Job interviews have always been challenging, even for the most talented and experienced professionals. Most candidates experienceheightened stress, anxiety and confusion since they are aware that their every word, gesture and even pauses are being carefully evaluated by the interviewer. One of the most confusing things about an interview is the questions that you need to ask at the end of an interview. While you may have prepared the questions you will be asking, things can take unexpected turns during an interview and you may end up asking silly or superficial questions. Asking the wrong questions reflects badly on your knowledge, thought process, your interest in the job, your work ethic and your potential. If you want to ace a job interview, here are some of the questions that you should NOT be asking.

What does the company do? – This question reveals that you are too lazy to do your own research. Information about a company can easily be gained through the company’s website or other resources on the web. This question also reflects your disinterest in the job you have applied for.

When will I get a raise/promotion? – This question shows that you are anxious about the future and not focused on the present. It reveals that you are not concerned about the role you are being offered and are interested mainly in monetary gains.

What salary will I get? – You should avoid this question at your first interview, as it is generally considered distasteful. You can mention your expected salary in your resume, cover letter or the mail you sent to the company. But, avoid asking this on a first interview.

Do you verify references? – This question may lead the interviewer to suspect that your references may not be genuine. Trust is a major component that you need to develop on your first interview and such questions can easily erode your honesty and integrity.

Can I work from home? – This question shows that you don’t like being part of a team and may have a challenging time while communicating and corroborating with other organizational members. You can ask this question at a later stage when you may have received the offer letter.

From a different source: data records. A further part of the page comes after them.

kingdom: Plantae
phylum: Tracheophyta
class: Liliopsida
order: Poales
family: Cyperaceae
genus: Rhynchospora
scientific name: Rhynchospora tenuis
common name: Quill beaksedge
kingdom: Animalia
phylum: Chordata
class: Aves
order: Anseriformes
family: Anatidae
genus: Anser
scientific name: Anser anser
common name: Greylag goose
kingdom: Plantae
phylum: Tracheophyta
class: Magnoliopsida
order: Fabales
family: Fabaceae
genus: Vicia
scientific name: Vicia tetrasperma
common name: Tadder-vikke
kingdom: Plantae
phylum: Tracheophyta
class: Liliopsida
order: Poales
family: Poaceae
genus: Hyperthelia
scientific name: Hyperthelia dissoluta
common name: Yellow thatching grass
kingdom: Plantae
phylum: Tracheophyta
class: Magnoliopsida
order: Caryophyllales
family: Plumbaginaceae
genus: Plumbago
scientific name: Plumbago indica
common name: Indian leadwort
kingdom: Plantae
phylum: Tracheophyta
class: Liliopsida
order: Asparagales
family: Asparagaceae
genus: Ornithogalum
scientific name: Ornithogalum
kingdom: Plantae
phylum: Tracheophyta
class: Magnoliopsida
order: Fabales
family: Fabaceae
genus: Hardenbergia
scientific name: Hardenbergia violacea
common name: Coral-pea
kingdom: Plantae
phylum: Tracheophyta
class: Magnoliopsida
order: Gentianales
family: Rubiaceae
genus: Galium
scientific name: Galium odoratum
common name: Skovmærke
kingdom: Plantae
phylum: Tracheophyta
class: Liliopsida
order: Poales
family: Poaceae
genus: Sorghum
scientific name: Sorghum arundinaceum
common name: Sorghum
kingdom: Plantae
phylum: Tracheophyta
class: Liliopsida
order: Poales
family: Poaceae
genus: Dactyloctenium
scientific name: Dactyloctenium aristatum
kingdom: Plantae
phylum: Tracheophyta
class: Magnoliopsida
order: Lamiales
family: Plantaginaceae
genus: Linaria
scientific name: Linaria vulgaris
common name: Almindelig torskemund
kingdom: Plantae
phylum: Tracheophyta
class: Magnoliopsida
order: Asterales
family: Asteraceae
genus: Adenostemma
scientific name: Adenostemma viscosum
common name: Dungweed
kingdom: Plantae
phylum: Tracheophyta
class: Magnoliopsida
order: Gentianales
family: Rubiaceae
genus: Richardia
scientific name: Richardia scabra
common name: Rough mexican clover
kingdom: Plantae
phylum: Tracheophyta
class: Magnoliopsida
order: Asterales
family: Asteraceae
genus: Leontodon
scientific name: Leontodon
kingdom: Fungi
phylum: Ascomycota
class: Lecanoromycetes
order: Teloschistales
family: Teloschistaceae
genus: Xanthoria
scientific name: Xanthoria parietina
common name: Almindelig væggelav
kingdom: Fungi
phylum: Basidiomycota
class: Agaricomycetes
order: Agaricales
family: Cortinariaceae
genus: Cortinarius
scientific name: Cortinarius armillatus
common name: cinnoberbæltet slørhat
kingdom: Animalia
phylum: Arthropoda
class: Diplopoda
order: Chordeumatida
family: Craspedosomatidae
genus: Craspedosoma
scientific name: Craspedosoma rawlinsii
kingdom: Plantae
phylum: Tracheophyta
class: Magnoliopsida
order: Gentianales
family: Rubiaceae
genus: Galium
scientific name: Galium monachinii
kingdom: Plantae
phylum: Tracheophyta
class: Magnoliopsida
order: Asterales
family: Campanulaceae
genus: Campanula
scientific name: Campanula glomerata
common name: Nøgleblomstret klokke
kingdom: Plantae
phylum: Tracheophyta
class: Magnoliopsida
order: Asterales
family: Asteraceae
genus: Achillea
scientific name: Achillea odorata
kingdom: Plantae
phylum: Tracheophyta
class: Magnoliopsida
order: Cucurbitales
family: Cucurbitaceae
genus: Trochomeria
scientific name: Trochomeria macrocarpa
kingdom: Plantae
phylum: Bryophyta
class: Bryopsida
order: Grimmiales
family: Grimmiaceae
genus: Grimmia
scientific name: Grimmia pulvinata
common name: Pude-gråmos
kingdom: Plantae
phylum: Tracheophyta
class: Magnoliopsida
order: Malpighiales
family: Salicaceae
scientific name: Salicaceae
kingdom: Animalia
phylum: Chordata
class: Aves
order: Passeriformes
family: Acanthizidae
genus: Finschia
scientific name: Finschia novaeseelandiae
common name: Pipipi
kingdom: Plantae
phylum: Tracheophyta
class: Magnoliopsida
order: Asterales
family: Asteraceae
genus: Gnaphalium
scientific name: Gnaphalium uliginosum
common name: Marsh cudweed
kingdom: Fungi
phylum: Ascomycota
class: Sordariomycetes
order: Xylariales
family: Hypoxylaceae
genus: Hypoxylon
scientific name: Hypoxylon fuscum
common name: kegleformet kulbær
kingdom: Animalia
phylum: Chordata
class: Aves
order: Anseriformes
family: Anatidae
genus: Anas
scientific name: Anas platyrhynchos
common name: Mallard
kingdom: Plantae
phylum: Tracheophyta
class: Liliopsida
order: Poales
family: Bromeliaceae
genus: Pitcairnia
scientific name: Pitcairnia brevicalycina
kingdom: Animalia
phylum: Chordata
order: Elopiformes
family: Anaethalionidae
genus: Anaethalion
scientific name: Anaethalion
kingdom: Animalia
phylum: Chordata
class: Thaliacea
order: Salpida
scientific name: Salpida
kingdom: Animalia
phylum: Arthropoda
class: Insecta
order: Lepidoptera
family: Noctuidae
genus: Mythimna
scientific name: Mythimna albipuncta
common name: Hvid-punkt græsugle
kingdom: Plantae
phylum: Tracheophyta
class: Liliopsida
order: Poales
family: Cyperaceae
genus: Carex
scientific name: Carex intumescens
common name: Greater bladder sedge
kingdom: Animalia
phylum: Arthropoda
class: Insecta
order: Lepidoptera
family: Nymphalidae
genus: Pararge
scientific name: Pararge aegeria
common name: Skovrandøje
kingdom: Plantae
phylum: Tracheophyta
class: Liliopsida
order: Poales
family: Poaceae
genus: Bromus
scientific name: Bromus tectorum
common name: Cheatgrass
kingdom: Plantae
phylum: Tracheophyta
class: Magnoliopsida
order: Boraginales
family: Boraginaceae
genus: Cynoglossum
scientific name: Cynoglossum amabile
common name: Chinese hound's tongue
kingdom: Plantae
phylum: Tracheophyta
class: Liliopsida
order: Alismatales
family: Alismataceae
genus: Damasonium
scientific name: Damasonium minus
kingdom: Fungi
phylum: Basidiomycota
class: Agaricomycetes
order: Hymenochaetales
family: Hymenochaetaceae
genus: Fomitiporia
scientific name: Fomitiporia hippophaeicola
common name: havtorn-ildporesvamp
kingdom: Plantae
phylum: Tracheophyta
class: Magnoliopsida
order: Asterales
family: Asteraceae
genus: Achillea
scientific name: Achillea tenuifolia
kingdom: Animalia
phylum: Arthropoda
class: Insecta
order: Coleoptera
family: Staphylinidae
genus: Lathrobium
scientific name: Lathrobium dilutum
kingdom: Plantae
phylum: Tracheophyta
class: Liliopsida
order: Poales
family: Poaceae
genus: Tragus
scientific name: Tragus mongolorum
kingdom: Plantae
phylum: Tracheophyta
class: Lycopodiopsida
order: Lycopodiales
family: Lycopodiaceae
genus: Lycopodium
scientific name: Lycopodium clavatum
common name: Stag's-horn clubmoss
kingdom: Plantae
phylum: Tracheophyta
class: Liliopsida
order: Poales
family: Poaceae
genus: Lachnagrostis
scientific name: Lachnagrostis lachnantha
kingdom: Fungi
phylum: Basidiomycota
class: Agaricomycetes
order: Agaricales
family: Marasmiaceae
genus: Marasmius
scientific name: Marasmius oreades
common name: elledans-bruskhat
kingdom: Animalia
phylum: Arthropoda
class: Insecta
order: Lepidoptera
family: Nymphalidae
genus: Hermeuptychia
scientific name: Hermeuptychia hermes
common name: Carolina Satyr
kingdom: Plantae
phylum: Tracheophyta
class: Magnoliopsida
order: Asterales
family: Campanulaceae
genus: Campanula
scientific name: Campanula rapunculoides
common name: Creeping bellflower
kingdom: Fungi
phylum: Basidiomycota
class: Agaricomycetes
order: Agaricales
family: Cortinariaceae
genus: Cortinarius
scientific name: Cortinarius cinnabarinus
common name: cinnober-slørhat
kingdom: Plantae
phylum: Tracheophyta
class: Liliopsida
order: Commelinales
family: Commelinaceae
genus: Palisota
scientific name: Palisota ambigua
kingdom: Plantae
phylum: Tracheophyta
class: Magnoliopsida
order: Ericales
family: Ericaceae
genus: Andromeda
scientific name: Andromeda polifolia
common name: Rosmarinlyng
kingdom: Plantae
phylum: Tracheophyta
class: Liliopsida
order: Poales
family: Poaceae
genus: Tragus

How many hours I have to work? – This question reflects that your commitmenttowards your job is the bare minimum. Today’s organizations have a dynamic work environment and working extended hours is a reality in most companies. If you are passionate about your work, you won’t mind spending some extra time.

How many holidays/paid leaves will I be getting? – You need to avoid this question on your first interview, as it reflects badly on your commitment towards your job. You can ask this question at a later stage, when the company has provided you the offer letter.

You need to avoid all questions that may lead to negative impressions. Avoid personal questions, superficial questions and things that you can easily find on the web. Ask only the most relevant questions and it will significantly increase your chances of getting the job.